Le concert de ce soir au Festival de Pâques de Deauville associe deux œuvres russes d'esthétiques diamétralement opposées à sept jeunes musiciens d'horizons divers, mais tous au passé de chambriste fort aguerri. Une soirée qui vient rappeler que la jeunesse musicale française, malgré les circonstances, est en très grande forme.
Le Quintette de Weinberg est une œuvre ambiguë, qui cache le malaise de ses dissonances sous de larges envolées lyriques. Dès le premier mouvement, on comprend que cette ambiguïté n'effraie pas Jonas Vitaud, qui survole la pièce sans sourciller, lui donnant structure et agogique limpide, notamment à l'aide d'outils d'interprétation directement issus du langage classique. À cette vision très organisée, presque pédagogique, le quatuor oppose le tourment d'archets amples et d'une intensité de tous les instants. Si l'on aurait apprécié un peu plus de cohérence entre les deux univers, force est de constater que ce choc frontal ne laissera personne indifférent.
On pourrait en dire autant du violoniste David Petrlik, dont la sonorité moelleuse et élastique s'accommode étonnamment bien de cette œuvre de tous les extrêmes. Il faut dire que rien n'est épargné à notre premier violon : phrases interminables, « sauts de l'ange » dans le suraigu très exposés, à l'unisson avec le piano... On devine, derrière la sonorité presque naïve de David Petrlik, une virtuosité féroce.
C'est plutôt le violoncelliste Bumjun Kim qui s'illustre dans le deuxième mouvement : quel sens du phrasé ! Ductile, presque lascif, mais toujours conduit, son archet surprend par sa hauteur de vue. Dommage que l'ensemble manque de structure : il manque un point culminant à cette chevauchée de l'ombre. Le troisième mouvement, « Presto », est parfait : Jonas Vitaud y fait montre d'une bondissante virtuosité, tandis que l'altiste Manuel Vioque-Judde, bénéficiant d'un soudain coup de projecteur, nous régale d'un solo au lyrisme teinté de malice.

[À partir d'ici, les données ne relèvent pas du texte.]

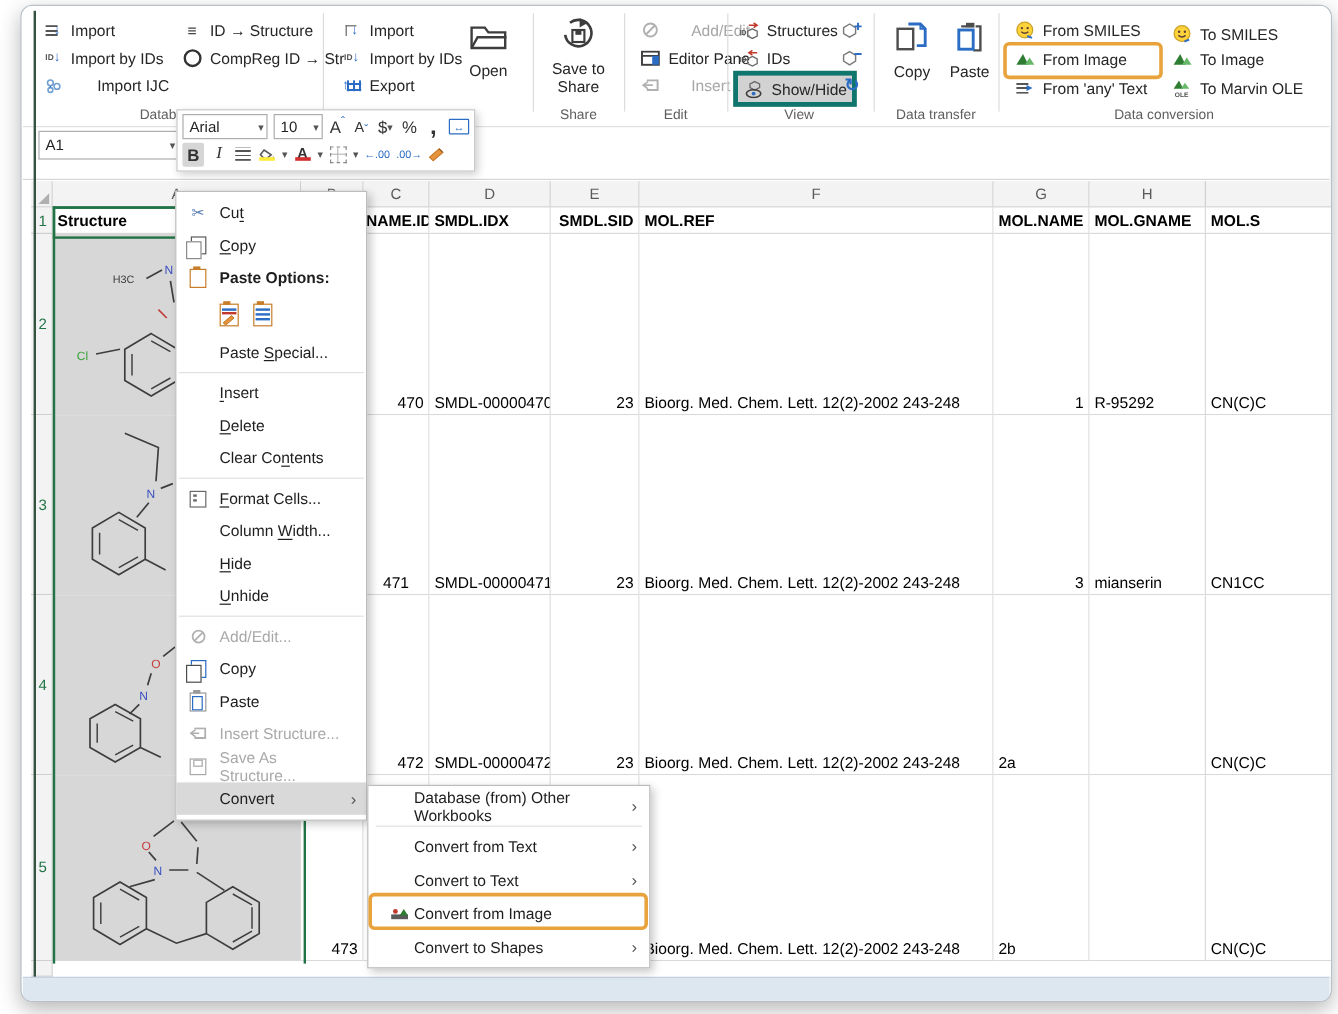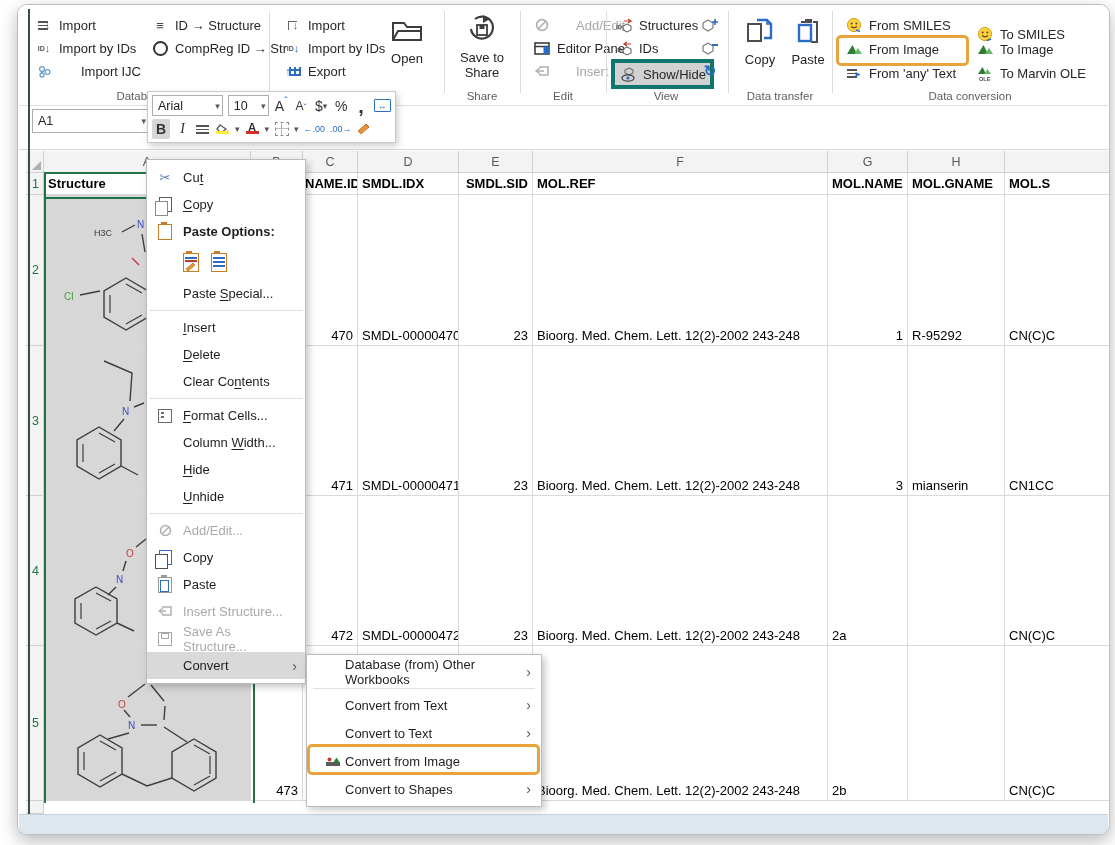--- a/index.html
+++ b/index.html
@@ -297,7 +297,7 @@
         </span>
     <span class="lbl">From 'any' Text</span>
   </div>
-  <div class="rsb" style="left:975px;top:22px;">
+  <div class="rsb" style="left:975px;top:16px;">
     <span class="ric">
       <svg width="16" height="16">
             <circle cx="8" cy="8" r="6.6" fill="#fdd23a" stroke="#c9a227"></circle>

La marche colossale qui ouvre le quatrième mouvement sera ici rampante, horizontale, bénéficiant ainsi d'un surcroît de tension. Dans le splendide duo violon-violoncelle qui suit, David Petrlik soutient le son comme jamais, osant approcher son archet au plus près du chevalet, sans jamais que le son ne cède, tandis que Bumjun Kim se fait l'écho caverneux de cette mélopée anti-héroïque. Puis, voilà un superbe solo de piano, où Jonas Vitaud se joue des résonances – et surtout des absences de résonances – de l'instrument. Dommage que le finale, un peu anecdotique, ne s'inscrive pas dans la lignée des précédents mouvements.